■ ЗАДАНИЕ 1: Выпишите без изменений строки записей от самого начала до строки с «започва през 2007 г. в национално» включительно.

■ ОТРЫВОК:

---*---

Наш милый Кошкин…
В середине
Я поступил в университет в 1955 г., на год позже Кошкина, и самое замечательное, что я обнаружил в университете, была не полная сокровищ библиотека — ЦНБ, тем более, не лекции и другия занятия (я предпочитал заниматься сам, по книгам), а будущая жена Кошкина, Нина Фогель, с которой я оказался в одной группе. Нина была умна, красива, обаятельнна, и мало кто не был очарован ею. Нина была дочерью известного физика, она выросла и жила в доме, в котором жили, в основном, одни физики, она с детства видела ученый мир, со всеми его достоинствами и недостатками, изнутри, ее жизненный опыт, в этом отношении, был во многом намного богаче моего. Я этого никогда и никому не рассказывал, но именно она определила мою жизнь. По наивности, из каких-то глупых общефилософских соображений, я, увлекаясь теоретической физикой, хотел сначала стать физиком-экспериментатором, чтобы быть поближе к природе, а только потом стать теоретиком. Это было бы непоправимой ошибкой. Нина убедила меня в том, что этого делать нельзя, за что я ей бесконечно благодарен.

---*---

■ ИСХОДНЫЕ ЗАПИСИ:

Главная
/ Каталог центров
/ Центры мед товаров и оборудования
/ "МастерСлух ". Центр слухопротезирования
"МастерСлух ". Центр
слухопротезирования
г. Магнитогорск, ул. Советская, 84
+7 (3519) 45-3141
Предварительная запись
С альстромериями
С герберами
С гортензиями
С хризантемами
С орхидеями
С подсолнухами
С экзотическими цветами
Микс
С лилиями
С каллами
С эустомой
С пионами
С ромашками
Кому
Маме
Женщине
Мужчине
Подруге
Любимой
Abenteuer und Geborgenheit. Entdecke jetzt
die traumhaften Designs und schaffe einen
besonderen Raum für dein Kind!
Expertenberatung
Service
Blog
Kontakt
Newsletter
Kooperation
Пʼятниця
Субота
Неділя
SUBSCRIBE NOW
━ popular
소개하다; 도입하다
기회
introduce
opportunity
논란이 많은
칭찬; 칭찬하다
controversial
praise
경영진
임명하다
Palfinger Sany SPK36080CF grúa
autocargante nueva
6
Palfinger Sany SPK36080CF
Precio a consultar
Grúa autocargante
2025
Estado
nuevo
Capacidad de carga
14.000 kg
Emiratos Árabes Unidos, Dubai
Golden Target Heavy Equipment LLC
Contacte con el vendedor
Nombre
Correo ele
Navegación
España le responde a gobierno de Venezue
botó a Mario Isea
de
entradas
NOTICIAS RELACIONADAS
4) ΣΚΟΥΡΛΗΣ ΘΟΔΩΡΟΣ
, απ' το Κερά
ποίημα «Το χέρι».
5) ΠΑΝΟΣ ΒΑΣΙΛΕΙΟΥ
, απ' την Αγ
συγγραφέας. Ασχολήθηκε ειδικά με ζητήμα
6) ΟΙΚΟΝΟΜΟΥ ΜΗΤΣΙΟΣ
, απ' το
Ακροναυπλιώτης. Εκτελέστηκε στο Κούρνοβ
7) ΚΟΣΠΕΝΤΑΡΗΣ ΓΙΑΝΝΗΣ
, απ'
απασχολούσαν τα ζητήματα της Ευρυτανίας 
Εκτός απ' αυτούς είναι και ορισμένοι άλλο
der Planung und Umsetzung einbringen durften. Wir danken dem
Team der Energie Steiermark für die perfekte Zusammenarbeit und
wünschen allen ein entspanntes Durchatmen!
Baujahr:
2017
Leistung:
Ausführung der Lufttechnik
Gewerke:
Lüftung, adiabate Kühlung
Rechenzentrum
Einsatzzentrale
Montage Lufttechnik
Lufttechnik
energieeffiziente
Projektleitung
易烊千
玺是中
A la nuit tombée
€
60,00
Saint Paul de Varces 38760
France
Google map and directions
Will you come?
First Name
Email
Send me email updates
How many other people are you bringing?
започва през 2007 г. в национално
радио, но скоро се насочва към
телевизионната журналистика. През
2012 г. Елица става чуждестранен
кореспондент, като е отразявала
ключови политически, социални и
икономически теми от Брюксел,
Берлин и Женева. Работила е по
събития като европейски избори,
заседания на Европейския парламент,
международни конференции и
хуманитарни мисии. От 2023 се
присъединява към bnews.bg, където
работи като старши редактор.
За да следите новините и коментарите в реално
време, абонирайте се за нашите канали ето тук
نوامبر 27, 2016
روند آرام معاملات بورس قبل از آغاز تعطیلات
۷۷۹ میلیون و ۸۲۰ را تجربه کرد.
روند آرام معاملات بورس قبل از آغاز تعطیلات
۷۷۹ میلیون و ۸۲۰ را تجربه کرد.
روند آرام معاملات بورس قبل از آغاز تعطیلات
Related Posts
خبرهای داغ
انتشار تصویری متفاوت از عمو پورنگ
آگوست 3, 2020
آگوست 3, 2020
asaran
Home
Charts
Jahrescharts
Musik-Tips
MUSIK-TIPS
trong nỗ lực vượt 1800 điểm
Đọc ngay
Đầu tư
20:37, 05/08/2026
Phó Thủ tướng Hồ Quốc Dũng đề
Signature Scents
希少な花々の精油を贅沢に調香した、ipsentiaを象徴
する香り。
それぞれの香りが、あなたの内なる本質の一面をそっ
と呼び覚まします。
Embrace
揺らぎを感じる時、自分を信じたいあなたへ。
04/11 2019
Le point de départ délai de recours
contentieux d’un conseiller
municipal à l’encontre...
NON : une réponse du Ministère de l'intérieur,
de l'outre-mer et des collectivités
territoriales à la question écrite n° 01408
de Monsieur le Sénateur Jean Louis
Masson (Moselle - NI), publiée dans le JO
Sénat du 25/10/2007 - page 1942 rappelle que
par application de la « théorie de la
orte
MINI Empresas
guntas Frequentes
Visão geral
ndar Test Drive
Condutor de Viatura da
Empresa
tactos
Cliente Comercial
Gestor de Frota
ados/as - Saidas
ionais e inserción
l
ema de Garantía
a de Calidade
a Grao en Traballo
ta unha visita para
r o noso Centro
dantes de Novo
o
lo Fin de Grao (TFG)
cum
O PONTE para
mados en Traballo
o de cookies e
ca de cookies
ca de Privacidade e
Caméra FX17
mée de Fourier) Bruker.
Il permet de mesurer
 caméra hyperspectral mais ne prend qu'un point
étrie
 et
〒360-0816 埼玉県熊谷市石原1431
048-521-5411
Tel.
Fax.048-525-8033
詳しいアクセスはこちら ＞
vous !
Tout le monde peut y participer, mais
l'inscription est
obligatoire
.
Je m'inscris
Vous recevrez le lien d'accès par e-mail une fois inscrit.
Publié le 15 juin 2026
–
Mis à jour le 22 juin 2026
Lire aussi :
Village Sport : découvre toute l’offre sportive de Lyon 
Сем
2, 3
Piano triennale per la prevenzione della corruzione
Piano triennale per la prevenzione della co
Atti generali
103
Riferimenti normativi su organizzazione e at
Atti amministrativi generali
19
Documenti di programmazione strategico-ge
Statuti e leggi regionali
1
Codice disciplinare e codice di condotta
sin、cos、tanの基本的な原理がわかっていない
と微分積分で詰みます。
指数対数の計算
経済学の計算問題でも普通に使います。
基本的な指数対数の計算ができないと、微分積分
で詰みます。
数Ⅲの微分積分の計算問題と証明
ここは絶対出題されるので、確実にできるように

---*---

■ ЗАДАНИЕ 2:
Ответьте по отрывку воспоминаний «Наш милый Кошкин…»:
(a) В каком году автор поступил в университет?
(b) Кем был отец Нины Фогель?
(c) Кем, по отрывку, автор сначала хотел стать, увлекаясь теоретической физикой?

■ ОТВЕТ 1:
Главная
/ Каталог центров
/ Центры мед товаров и оборудования
/ "МастерСлух ". Центр слухопротезирования
"МастерСлух ". Центр
слухопротезирования
г. Магнитогорск, ул. Советская, 84
+7 (3519) 45-3141
Предварительная запись
С альстромериями
С герберами
С гортензиями
С хризантемами
С орхидеями
С подсолнухами
С экзотическими цветами
Микс
С лилиями
С каллами
С эустомой
С пионами
С ромашками
Кому
Маме
Женщине
Мужчине
Подруге
Любимой
Abenteuer und Geborgenheit. Entdecke jetzt
die traumhaften Designs und schaffe einen
besonderen Raum für dein Kind!
Expertenberatung
Service
Blog
Kontakt
Newsletter
Kooperation
Пʼятниця
Субота
Неділя
SUBSCRIBE NOW
━ popular
소개하다; 도입하다
기회
introduce
opportunity
논란이 많은
칭찬; 칭찬하다
controversial
praise
경영진
임명하다
Palfinger Sany SPK36080CF grúa
autocargante nueva
6
Palfinger Sany SPK36080CF
Precio a consultar
Grúa autocargante
2025
Estado
nuevo
Capacidad de carga
14.000 kg
Emiratos Árabes Unidos, Dubai
Golden Target Heavy Equipment LLC
Contacte con el vendedor
Nombre
Correo ele
Navegación
España le responde a gobierno de Venezue
botó a Mario Isea
de
entradas
NOTICIAS RELACIONADAS
4) ΣΚΟΥΡΛΗΣ ΘΟΔΩΡΟΣ
, απ' το Κερά
ποίημα «Το χέρι».
5) ΠΑΝΟΣ ΒΑΣΙΛΕΙΟΥ
, απ' την Αγ
συγγραφέας. Ασχολήθηκε ειδικά με ζητήμα
6) ΟΙΚΟΝΟΜΟΥ ΜΗΤΣΙΟΣ
, απ' το
Ακροναυπλιώτης. Εκτελέστηκε στο Κούρνοβ
7) ΚΟΣΠΕΝΤΑΡΗΣ ΓΙΑΝΝΗΣ
, απ'
απασχολούσαν τα ζητήματα της Ευρυτανίας 
Εκτός απ' αυτούς είναι και ορισμένοι άλλο
der Planung und Umsetzung einbringen durften. Wir danken dem
Team der Energie Steiermark für die perfekte Zusammenarbeit und
wünschen allen ein entspanntes Durchatmen!
Baujahr:
2017
Leistung:
Ausführung der Lufttechnik
Gewerke:
Lüftung, adiabate Kühlung
Rechenzentrum
Einsatzzentrale
Montage Lufttechnik
Lufttechnik
energieeffiziente
Projektleitung
易烊千
玺是中
A la nuit tombée
€
60,00
Saint Paul de Varces 38760
France
Google map and directions
Will you come?
First Name
Email
Send me email updates
How many other people are you bringing?
започва през 2007 г. в национално

■ ОТВЕТ 2:
(a) В 1955 году.
(b) Известным физиком.
(c) Физиком-экспериментатором.